A look at how packaged-foods manufacturers are faring in this faltering economy:
Campbell Soup’s sales rose 13% in the most recent quarter, a phenomenon CEO Douglas Conant said was aided partly by strapped consumers embracing condensed soup as an inexpensive meal alternative, the Web site adage.com reported.
Kellogg Co.’s second-quarter sales climbed 11% to $3.3 billion, a rise CEO David Mackay told analysts was due to "a reduction [by consumers] in out-of-home consumption," the Web site said.
And General Mills, too, saw U.S. sales increase 14% in its most recent quarter, while Kraft Foods reported a second-quarter sales jump of 21% to $11.2 billion.
"The fact that people are eating at home more is certainly a positive," said CEO Irene Rosenfeld.
The average grocery bill has risen 5% from a year ago, according to the Food Marketing Institute, as consumers are increasingly trading eating out for eating in. Cheesecake Factory reported same-store sales were down 4% for the second quarter, and Ruby Tuesday reported same-store sales down 10% at company-run locations, adage.com reported.

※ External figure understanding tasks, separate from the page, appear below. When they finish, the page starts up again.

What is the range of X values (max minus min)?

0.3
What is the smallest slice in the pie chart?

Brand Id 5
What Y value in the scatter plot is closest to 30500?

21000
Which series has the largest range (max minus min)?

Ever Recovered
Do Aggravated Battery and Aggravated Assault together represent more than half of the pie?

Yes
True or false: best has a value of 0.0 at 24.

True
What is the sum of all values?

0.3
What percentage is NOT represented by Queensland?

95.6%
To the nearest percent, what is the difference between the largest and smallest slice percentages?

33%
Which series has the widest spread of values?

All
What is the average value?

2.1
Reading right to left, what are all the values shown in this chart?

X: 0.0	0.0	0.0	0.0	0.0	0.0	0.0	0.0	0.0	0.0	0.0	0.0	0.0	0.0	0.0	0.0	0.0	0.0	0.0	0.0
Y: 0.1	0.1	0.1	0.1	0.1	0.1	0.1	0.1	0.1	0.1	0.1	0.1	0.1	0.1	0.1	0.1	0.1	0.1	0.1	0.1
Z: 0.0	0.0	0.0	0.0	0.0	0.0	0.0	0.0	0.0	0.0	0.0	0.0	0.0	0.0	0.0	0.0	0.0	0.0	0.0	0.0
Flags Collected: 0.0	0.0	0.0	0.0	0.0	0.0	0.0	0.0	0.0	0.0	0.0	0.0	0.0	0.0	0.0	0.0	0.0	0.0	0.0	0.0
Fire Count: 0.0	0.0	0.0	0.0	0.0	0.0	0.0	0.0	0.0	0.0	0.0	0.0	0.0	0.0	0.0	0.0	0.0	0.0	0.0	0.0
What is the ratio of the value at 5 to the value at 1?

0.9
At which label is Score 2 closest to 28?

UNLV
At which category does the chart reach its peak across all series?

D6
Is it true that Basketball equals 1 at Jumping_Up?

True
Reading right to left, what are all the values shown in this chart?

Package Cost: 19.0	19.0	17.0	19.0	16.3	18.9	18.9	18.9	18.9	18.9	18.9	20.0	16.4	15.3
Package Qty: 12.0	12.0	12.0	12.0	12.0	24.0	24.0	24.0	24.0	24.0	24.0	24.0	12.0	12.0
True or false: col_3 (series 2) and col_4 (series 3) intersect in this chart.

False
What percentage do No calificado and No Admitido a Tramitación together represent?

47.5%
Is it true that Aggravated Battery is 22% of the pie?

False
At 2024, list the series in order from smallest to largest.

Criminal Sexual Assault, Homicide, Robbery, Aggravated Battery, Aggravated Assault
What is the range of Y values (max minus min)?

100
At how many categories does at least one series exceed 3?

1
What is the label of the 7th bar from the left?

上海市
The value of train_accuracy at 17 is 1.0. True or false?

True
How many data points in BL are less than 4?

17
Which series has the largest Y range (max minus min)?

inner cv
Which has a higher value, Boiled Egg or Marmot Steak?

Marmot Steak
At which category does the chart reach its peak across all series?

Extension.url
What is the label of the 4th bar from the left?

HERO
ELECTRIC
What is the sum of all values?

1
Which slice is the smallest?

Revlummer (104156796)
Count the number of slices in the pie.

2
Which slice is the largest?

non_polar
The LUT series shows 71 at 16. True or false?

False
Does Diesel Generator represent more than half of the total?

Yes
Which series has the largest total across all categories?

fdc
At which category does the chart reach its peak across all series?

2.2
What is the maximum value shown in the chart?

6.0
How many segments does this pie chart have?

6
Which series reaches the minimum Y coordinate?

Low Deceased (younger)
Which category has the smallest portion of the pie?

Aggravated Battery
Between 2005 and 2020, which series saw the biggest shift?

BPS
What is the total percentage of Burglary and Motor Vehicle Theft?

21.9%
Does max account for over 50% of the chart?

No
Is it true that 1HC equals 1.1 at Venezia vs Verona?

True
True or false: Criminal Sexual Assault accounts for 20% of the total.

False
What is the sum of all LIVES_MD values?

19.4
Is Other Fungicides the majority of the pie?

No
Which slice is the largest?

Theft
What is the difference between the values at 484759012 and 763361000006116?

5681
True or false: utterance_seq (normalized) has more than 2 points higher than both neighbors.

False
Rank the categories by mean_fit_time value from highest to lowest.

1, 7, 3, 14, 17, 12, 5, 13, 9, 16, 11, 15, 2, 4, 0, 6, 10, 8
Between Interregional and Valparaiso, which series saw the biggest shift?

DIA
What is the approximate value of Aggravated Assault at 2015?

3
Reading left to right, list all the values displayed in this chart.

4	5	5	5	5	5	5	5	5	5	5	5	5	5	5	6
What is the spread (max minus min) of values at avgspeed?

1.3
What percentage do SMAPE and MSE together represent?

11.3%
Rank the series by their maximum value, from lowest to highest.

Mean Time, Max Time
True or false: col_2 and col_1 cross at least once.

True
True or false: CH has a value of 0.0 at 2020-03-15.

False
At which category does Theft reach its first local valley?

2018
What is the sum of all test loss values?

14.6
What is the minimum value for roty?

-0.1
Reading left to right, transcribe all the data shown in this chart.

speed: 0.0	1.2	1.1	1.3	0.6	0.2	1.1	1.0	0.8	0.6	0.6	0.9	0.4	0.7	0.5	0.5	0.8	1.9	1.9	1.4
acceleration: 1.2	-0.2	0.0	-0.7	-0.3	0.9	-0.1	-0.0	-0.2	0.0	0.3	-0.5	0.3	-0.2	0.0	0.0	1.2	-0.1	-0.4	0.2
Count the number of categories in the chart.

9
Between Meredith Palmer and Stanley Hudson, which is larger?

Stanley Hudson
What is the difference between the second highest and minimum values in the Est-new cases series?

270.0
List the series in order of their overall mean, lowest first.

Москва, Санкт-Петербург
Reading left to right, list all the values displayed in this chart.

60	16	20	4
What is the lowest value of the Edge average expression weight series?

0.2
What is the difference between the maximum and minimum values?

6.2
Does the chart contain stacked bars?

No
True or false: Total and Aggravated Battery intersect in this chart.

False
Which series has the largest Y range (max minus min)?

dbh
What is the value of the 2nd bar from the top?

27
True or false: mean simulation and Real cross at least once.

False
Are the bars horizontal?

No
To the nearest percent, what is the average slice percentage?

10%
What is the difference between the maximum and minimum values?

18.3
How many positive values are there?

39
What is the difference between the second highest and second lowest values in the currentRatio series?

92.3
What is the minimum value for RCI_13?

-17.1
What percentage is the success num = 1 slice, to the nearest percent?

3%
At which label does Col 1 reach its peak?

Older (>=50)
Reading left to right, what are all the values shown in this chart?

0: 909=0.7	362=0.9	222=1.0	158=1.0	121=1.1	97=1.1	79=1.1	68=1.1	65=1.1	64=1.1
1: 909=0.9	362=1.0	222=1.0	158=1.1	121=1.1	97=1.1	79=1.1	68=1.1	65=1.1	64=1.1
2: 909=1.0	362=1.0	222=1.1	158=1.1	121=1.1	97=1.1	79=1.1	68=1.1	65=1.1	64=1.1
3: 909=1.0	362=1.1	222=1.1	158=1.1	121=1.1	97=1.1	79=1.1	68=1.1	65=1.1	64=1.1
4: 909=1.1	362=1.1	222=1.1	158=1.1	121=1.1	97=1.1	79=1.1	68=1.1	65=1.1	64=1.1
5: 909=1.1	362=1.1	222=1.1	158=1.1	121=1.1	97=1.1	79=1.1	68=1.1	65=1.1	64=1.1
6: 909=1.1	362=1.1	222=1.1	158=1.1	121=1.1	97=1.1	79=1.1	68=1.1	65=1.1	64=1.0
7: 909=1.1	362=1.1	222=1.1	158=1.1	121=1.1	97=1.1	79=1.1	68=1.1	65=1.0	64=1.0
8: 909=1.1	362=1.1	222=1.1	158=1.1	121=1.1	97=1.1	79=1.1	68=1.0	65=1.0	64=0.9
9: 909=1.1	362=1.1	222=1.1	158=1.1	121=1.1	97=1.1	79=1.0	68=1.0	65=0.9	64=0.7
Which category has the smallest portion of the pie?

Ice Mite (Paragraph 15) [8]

But there’s a catch: Packaged-foods companies’ sales increases can also be credited to their hiking prices to offset swinging ingredient costs. And that’s taking a toll on profits. Despite its sales gains, General Mills’ first-quarter net income declined 4% due to commodity hedging. Some ingredient prices fell sharply during the quarter.
Tim Hammonds, FMI president, said consumers are eating at home more but are not showing a renewed interest in cooking, which is why a lot of products seeing the biggest bump are the easiest to prepare: cereal, sandwiches, ramen, and macaroni and cheese.
Sales of Maruchan Ramen noodles are up across the board, adage.com reported. "It’s because of the economy," said VP-Marketing Rick Kester. "The same thing happened in the [recessions of] the ’70s and ’80s," despite the company’s spending only "a couple of million dollars" on marketing each year.